Task statement> Rename "Q0" to "faceQuery" in the items below, and write the lines out again with no other change. Leave the pictures out of your answer.

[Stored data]

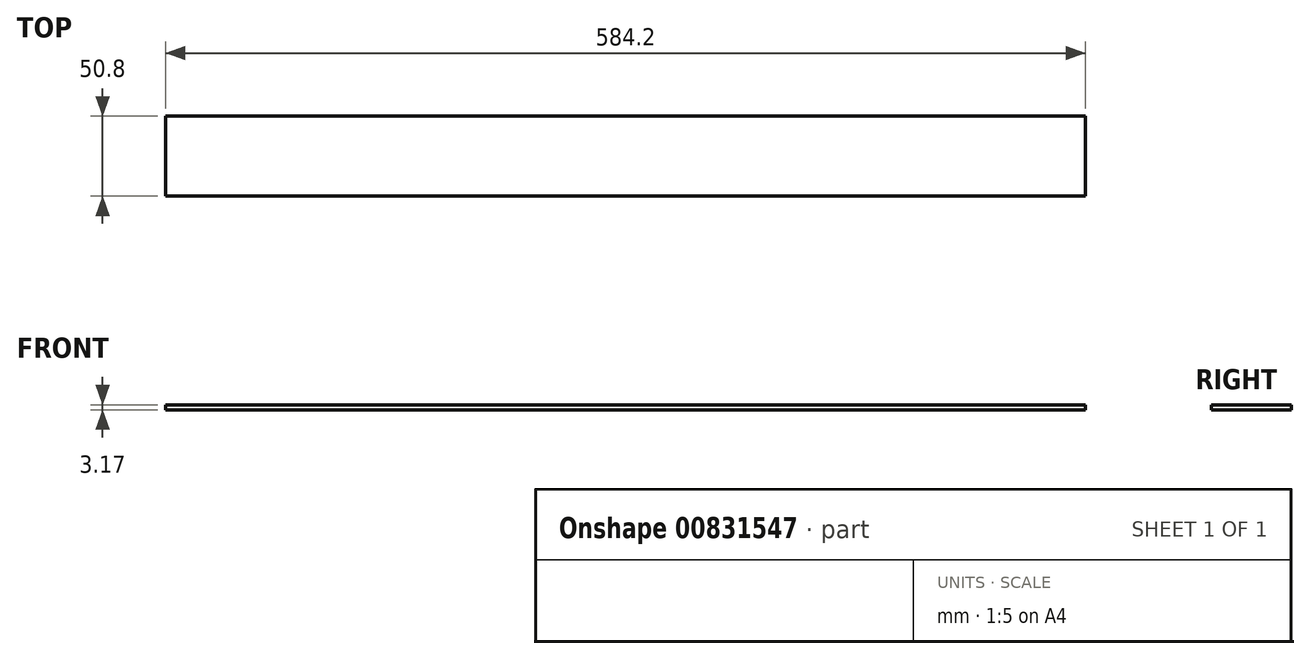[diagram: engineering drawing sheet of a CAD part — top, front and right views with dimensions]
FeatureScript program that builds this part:
annotation { "Feature Type Name" : "Feature", "Feature Type Description" : "" }
export const myFeature = defineFeature(function(context is Context, id is Id, definition is map)
    precondition{}
    {
        {
            var Q0;
            Q0=qCreatedBy(makeId("Top.planeOp"),FACE);
            var sketch = newSketch(context, id + "F0", { "sketchPlane" : qUnion([Q0])});
            skLineSegment(sketch, "E0.bottom", {"start": v(0, 0) * mm, "end": v(584.2, 0) * mm});
            skLineSegment(sketch, "E0.top", {"start": v(0, 50.8) * mm, "end": v(584.2, 50.8) * mm});
            skLineSegment(sketch, "E0.left", {"start": v(0, 0) * mm, "end": v(0, 50.8) * mm});
            skLineSegment(sketch, "E0.right", {"start": v(584.2, 0) * mm, "end": v(584.2, 50.8) * mm});
            skSolve(sketch);
        }
        {
            var Q0;
            Q0=makeQuery(id+"F0.imprint","IMPRINT",FACE,{"disambiguationData":[TD([[makeQuery(id+"F0.imprint","IMPRINT",EDGE,{"derivedFrom":sQuery(id+"F0.wireOp",EDGE,"E0.bottom")}),1.0]])]});
            extrude(context, id + "F1", {"entities" : qUnion([Q0]), "depth" : 3.17 * mm, "offsetDistance" : 25.4 * mm});
        }
    });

Response to this exercise>
[diagram: engineering drawing sheet of a CAD part — top, front and right views with dimensions]
FeatureScript program that builds this part:
annotation { "Feature Type Name" : "Feature", "Feature Type Description" : "" }
export const myFeature = defineFeature(function(context is Context, id is Id, definition is map)
    precondition{}
    {
        {
            var faceQuery;
            faceQuery=qCreatedBy(makeId("Top.planeOp"),FACE);
            var sketch = newSketch(context, id + "F0", { "sketchPlane" : qUnion([faceQuery])});
            skLineSegment(sketch, "E0.bottom", {"start": v(0, 0) * mm, "end": v(584.2, 0) * mm});
            skLineSegment(sketch, "E0.top", {"start": v(0, 50.8) * mm, "end": v(584.2, 50.8) * mm});
            skLineSegment(sketch, "E0.left", {"start": v(0, 0) * mm, "end": v(0, 50.8) * mm});
            skLineSegment(sketch, "E0.right", {"start": v(584.2, 0) * mm, "end": v(584.2, 50.8) * mm});
            skSolve(sketch);
        }
        {
            var faceQuery;
            faceQuery=makeQuery(id+"F0.imprint","IMPRINT",FACE,{"disambiguationData":[TD([[makeQuery(id+"F0.imprint","IMPRINT",EDGE,{"derivedFrom":sQuery(id+"F0.wireOp",EDGE,"E0.bottom")}),1.0]])]});
            extrude(context, id + "F1", {"entities" : qUnion([faceQuery]), "depth" : 3.17 * mm, "offsetDistance" : 25.4 * mm});
        }
    });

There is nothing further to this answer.